(Stored records)

## Begin

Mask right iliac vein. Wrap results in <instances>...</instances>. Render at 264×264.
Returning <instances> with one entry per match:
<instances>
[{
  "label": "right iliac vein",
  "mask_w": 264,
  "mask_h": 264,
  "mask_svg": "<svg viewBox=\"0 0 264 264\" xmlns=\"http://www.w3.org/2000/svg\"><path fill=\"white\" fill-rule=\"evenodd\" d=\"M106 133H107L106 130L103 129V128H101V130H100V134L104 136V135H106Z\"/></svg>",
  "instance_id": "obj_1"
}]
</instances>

## End

● **Request**: Output the listing above as a numbered list, omitting any blank lines.

● **Full solution**:
1. Mask right iliac vein. Wrap results in <instances>...</instances>. Render at 264×264.
2. Returning <instances> with one entry per match:
3. <instances>
4. [{
5.   "label": "right iliac vein",
6.   "mask_w": 264,
7.   "mask_h": 264,
8.   "mask_svg": "<svg viewBox=\"0 0 264 264\" xmlns=\"http://www.w3.org/2000/svg\"><path fill=\"white\" fill-rule=\"evenodd\" d=\"M106 133H107L106 130L103 129V128H101V130H100V134L104 136V135H106Z\"/></svg>",
9.   "instance_id": "obj_1"
10. }]
11. </instances>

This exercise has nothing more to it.